Sen. Dianne Feinstein (D-Calif.) finally returned to Washington, D.C., on a private jet last week after being absent for three months due to a case of shingles. The 89-year-old senator, whom anonymous staffers have described as suffering from severe cognitive decline, has been facing growing calls to resign, as the Senate Judiciary Committee needed her vote to advance all of President Joe Biden’s federal judge picks at a time when human rights are on the line.
But if you ask Feinstein, she was never missing at all. “No, I haven’t been gone,” she told Slate’s Jim Newell on Tuesday. “I’ve been working.
When Newell asked if she meant that she’d been working from home, Feinstein reportedly replied, “No, I’ve been here. I’ve been voting.”
To be clear, Feinstein was not in D.C. and voting; she was in California, recovering and missing votes.

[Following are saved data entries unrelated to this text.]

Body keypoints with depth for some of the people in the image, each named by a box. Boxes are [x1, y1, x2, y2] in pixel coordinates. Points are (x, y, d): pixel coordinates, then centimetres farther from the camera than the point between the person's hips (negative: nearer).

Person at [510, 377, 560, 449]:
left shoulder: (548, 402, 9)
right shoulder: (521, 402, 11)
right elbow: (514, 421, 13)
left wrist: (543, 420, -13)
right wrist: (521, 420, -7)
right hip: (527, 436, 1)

And while some of her Senate colleagues were defending her ability to stay in the governing body as long as she wanted, due to “feminism” or whatever, many others—from Rep. Alexandria Ocasio-Cortez (D-N.Y.) to the New York Times editorial board—were heavily suggesting that she call it quits for the sake of the nation.

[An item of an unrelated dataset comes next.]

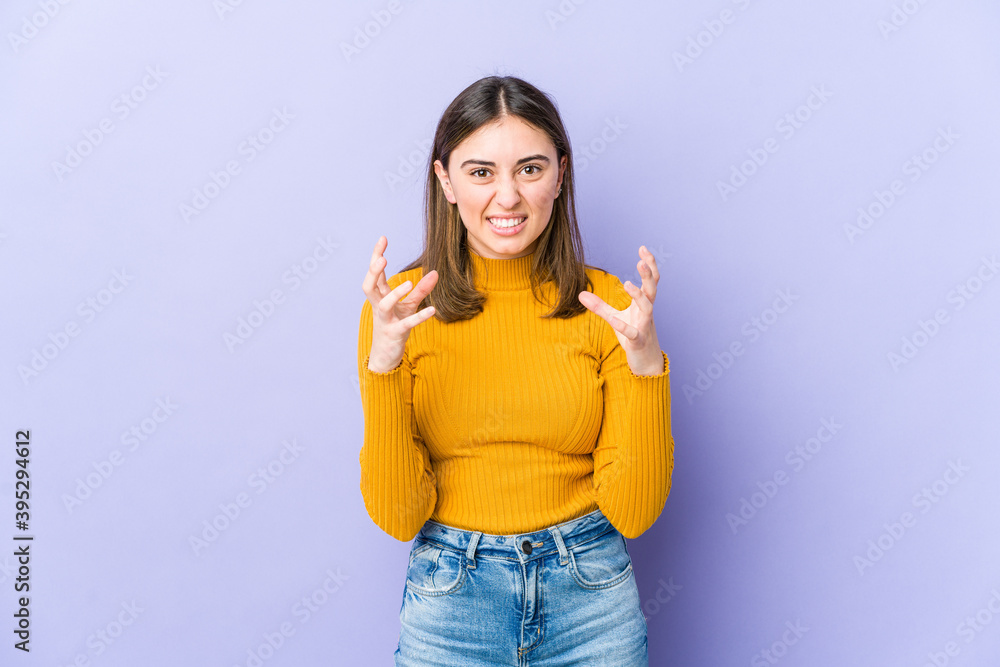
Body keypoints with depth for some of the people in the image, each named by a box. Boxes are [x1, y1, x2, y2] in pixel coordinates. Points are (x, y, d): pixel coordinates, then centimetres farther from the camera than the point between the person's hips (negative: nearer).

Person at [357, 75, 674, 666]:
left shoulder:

Feinstein’s staffers, reportedly, have been working overtime to keep up the ruse that the senator is still fit to do the job ahead of her scheduled retirement at the end of this term.
As we’ve written over and over, it’s not sexist to call on a struggling nearly-nonagenarian senator to resign. We are all grateful for the work she’s done to advance women’s representation in Congress, and the very best thing she could do at this point (for her own legacy, as well as for everyone else) is to step aside and let a more capable person carry on what she started.